“Stop playing the self-sacrificing little angel with me!” She turned on Elinor fiercely. “I know perfectly well how you hate me, and you know how I feel about you. I’m sick and tired of keeping up this pretense any longer!”

“But—my dear.” Hugh was even whiter than Elinor. “I—I thought that you loved Elinor devotedly, and that you two would be just like sisters. You’re—you’re nervous and upset to-night. You don’t know what you’re saying——”

“Please! Don’t make excuses for me, Hugh,” Geraldine interrupted savagely. “I don’t love her! I never have loved her, and I never will love her! And you might as well know it right now!”

“You gave me to understand one night in New York that you had only Elinor’s interest at heart—when you persuaded me to do—something—I didn’t think was quite fair. Do you remember it, Geraldine?” Hugh set his lips in their old grim line, as memory flashed back the picture.

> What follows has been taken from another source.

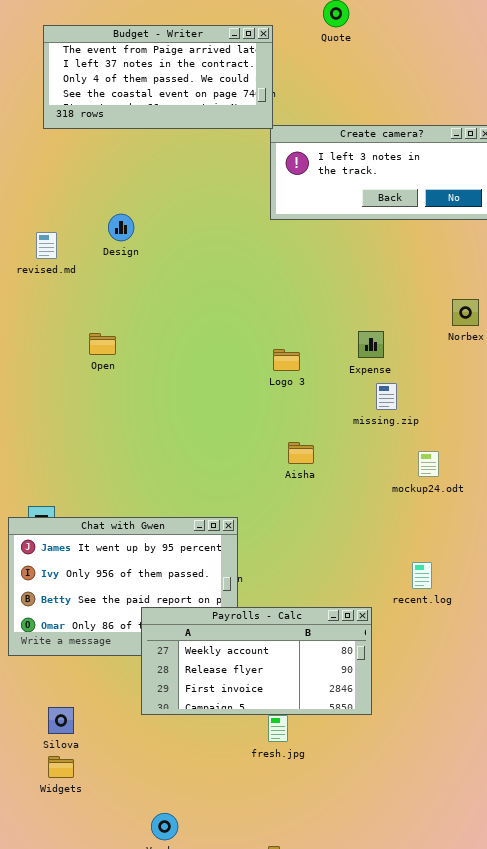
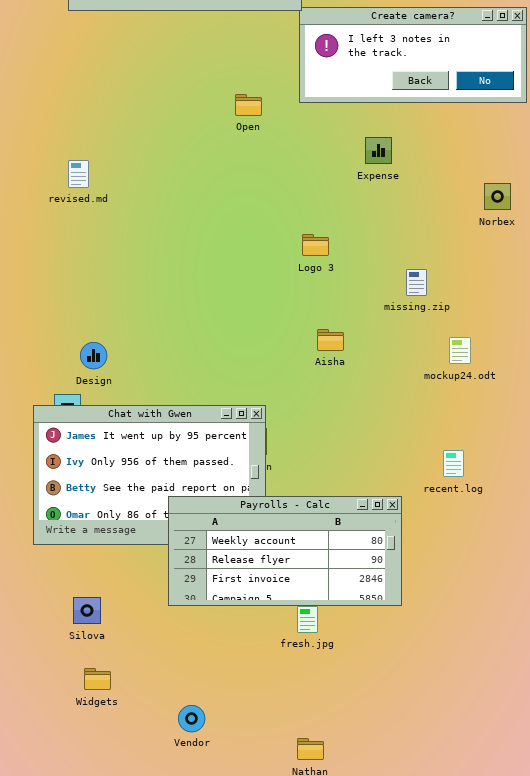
Design: [108,214,134,241] -> [80,342,107,369], moved
revised.md: [36,232,57,259] -> [68,160,89,188], moved
Expense: [358,331,384,358] -> [365,137,392,164], moved
Open: [89,333,116,355] -> [235,94,262,116], moved
Widgets: [48,756,74,778] -> [84,668,111,690], moved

Geraldine tossed aside her necklace. A look of pure contempt, all but hatred, distorted her features as she looked at her husband slowly. Then her lip curled and she laughed.

“For a clever and brilliant business man, you’re the biggest fool I’ve ever met in all my life!” she flung at him. She rushed into her own room and banged the door after her.

For a moment Hugh stood and stared at the closed door, too astonished to move. When the realization of the miserable scene he had just passed through, finally dawned upon his numbed consciousness, he sank heavily down upon the nearest chair and groaned aloud.

Elinor was on her knees beside him instantly. “Oh, Daddy,” she murmured soothingly, “Daddy—dear.”

He buried his head in his hands. “Oh—my God!” His body shook convulsively. “I can’t believe it! I can’t believe it!”

The sound of his daughter’s heart-broken sobs roused him from his own misery. Her head was buried on his knee, her whole figure a picture of abject misery. He bent over and touched her tumbled hair, idly tried to arrange the torn lace of her bodice.